Exercise -
Report each line of the listing that carries the word "Näsetskolan".
=== Record extracts ===
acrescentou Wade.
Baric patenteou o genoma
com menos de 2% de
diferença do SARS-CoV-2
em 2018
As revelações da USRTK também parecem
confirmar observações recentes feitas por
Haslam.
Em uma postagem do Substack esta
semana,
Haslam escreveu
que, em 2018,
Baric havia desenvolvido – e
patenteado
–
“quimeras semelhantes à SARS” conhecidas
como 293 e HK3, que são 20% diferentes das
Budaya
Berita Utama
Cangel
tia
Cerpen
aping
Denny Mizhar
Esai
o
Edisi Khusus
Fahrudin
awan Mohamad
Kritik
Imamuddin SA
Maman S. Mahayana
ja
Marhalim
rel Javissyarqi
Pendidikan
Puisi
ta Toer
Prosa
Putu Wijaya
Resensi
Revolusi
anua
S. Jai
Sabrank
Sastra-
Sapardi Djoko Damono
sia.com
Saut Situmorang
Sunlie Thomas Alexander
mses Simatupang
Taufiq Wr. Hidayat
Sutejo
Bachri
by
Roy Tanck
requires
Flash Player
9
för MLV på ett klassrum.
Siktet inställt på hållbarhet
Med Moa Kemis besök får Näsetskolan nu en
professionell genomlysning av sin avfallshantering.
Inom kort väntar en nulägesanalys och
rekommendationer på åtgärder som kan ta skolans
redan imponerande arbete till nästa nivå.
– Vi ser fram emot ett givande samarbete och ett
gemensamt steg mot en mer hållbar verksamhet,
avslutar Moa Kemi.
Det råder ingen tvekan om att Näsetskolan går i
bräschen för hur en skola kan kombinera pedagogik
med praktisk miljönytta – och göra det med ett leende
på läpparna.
===
Output -
Med Moa Kemis besök får Näsetskolan nu en
Det råder ingen tvekan om att Näsetskolan går i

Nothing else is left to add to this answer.